Betrayal.
There isn’t a feeling that hits you harder than this. I’ve felt it to an extent, because lies lead to betrayal, yes? I have this theory.. that at least once in your life, you will be betrayed to the point where everything just freezes.
You can’t talk, you can’t move, you can’t speak. No tears fall from your face, but disappointment seems to fill every pore of your body. You become upset, then curious as to why you were betrayed, then you become angry. Real angry. Don’t hold it back, it’s human nature.
“Don’t. Don’t talk to me. Don’t touch me. Don’t even think about me because the sheer thought of you evokes so much anger. I am not nor will ever ask for an apology.. ever. Because you cannot fix, apologize or ‘make up’ for what you have done. I’m not being rude, I’m just telling you to not waste your time on me.”

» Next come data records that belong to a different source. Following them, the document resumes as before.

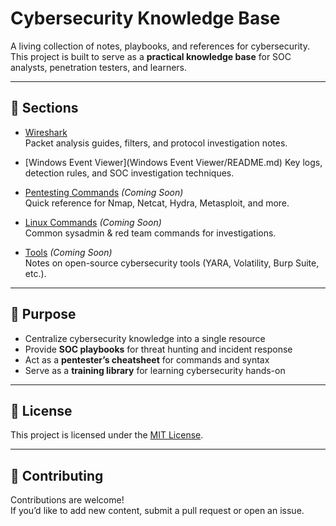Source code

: # Cybersecurity Knowledge Base

A living collection of notes, playbooks, and references for cybersecurity.  
This project is built to serve as a **practical knowledge base** for SOC analysts, penetration testers, and learners.

---

## 📂 Sections

- [Wireshark](WireShark/README.md)  
  Packet analysis guides, filters, and protocol investigation notes.

- [Windows Event Viewer](Windows Event Viewer/README.md) 
  Key logs, detection rules, and SOC investigation techniques.

- [Pentesting Commands](Pentesting_Commands/README.md) *(Coming Soon)*  
  Quick reference for Nmap, Netcat, Hydra, Metasploit, and more.

- [Linux Commands](Linux_Commands/README.md) *(Coming Soon)*  
  Common sysadmin & red team commands for investigations.

- [Tools](Tools/README.md) *(Coming Soon)*  
  Notes on open-source cybersecurity tools (YARA, Volatility, Burp Suite, etc.).

---

## 🚀 Purpose
- Centralize cybersecurity knowledge into a single resource  
- Provide **SOC playbooks** for threat hunting and incident response  
- Act as a **pentester’s cheatsheet** for commands and syntax  
- Serve as a **training library** for learning cybersecurity hands-on  

---

## 📜 License
This project is licensed under the [MIT License](LICENSE).

---

## 🤝 Contributing
Contributions are welcome!  
If you’d like to add new content, submit a pull request or open an issue.
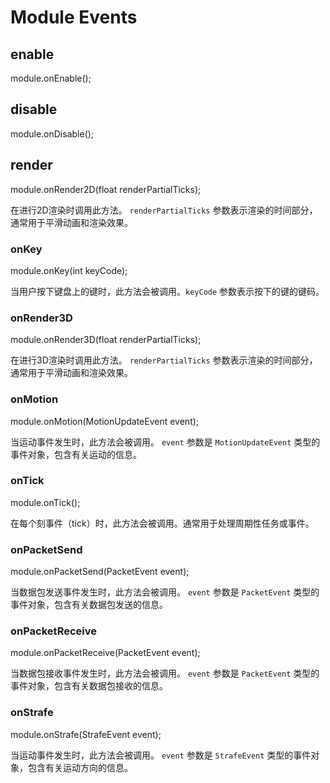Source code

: # Module Events

## enable

module.onEnable();

## disable

module.onDisable();

## render

module.onRender2D(float renderPartialTicks);

在进行2D渲染时调用此方法。 `renderPartialTicks` 参数表示渲染的时间部分，通常用于平滑动画和渲染效果。

### onKey

module.onKey(int keyCode);

当用户按下键盘上的键时，此方法会被调用。`keyCode` 参数表示按下的键的键码。

### onRender3D

module.onRender3D(float renderPartialTicks);

在进行3D渲染时调用此方法。 `renderPartialTicks` 参数表示渲染的时间部分，通常用于平滑动画和渲染效果。

### onMotion

module.onMotion(MotionUpdateEvent event);

当运动事件发生时，此方法会被调用。 `event` 参数是 `MotionUpdateEvent` 类型的事件对象，包含有关运动的信息。

### onTick

module.onTick();

在每个刻事件（tick）时，此方法会被调用。通常用于处理周期性任务或事件。

### onPacketSend

module.onPacketSend(PacketEvent event);

当数据包发送事件发生时，此方法会被调用。 `event` 参数是 `PacketEvent` 类型的事件对象，包含有关数据包发送的信息。

### onPacketReceive

module.onPacketReceive(PacketEvent event);

当数据包接收事件发生时，此方法会被调用。 `event` 参数是 `PacketEvent` 类型的事件对象，包含有关数据包接收的信息。

### onStrafe

module.onStrafe(StrafeEvent event);

当运动事件发生时，此方法会被调用。 `event` 参数是 `StrafeEvent` 类型的事件对象，包含有关运动方向的信息。
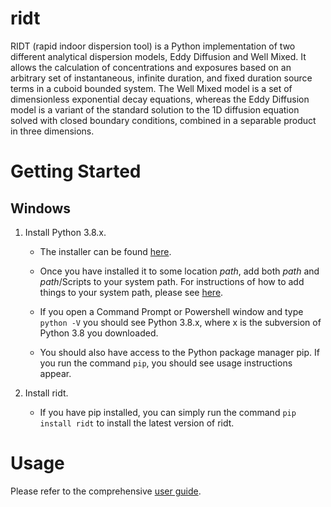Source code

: # ridt

RIDT (rapid indoor dispersion tool) is a Python implementation of two different
analytical dispersion models, Eddy Diffusion and Well Mixed. It allows the
calculation of concentrations and exposures based on an arbitrary set of
instantaneous, infinite duration, and fixed duration source terms in a cuboid
bounded system. The Well Mixed model is a set of dimensionless exponential decay
equations, whereas the Eddy Diffusion model is a variant of the standard
solution to the 1D diffusion equation solved with closed boundary conditions,
combined in a separable product in three dimensions.

# Getting Started

## Windows
1. Install Python 3.8.x.

   * The installer can be found [here](https://www.python.org/downloads/release/python-380/).

   * Once you have installed it to some location *path*, add both *path* and
     *path*/Scripts to your system path. For instructions of how to add things
     to your system path, please see
     [here](https://answers.microsoft.com/en-us/windows/forum/windows_10-other_settings/adding-path-variable/97300613-20cb-4d85-8d0e-cc9d3549ba23).
   
   * If you open a Command Prompt or Powershell window and type `python -V` you
   should see Python 3.8.x, where x is the subversion of Python 3.8 you
   downloaded.

   * You should also have access to the Python package manager pip. If you run
     the command `pip`, you should see usage instructions appear. 

2. Install ridt.

   * If you have pip installed, you can simply run the command `pip install ridt`
     to install the latest version of ridt.

# Usage
Please refer to the comprehensive [user guide](https://github.com/riskaware-ltd/ridt/blob/master/user_guide/user_guide.pdf).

That’s what comes up in my mind when I think of betrayal. Because really, if someone betrays me to the point where I become a reckless bitch, there’s gotta be something wrong.
I don’t want to be betrayed.. ever, but it’s inevitable. I’ll compromise; if you betray me, don’t ever be in the same room as I am. Because you hurt me.. I will hurt you back. Emotionally. And if you go against my plea, don’t say I didn’t warn you.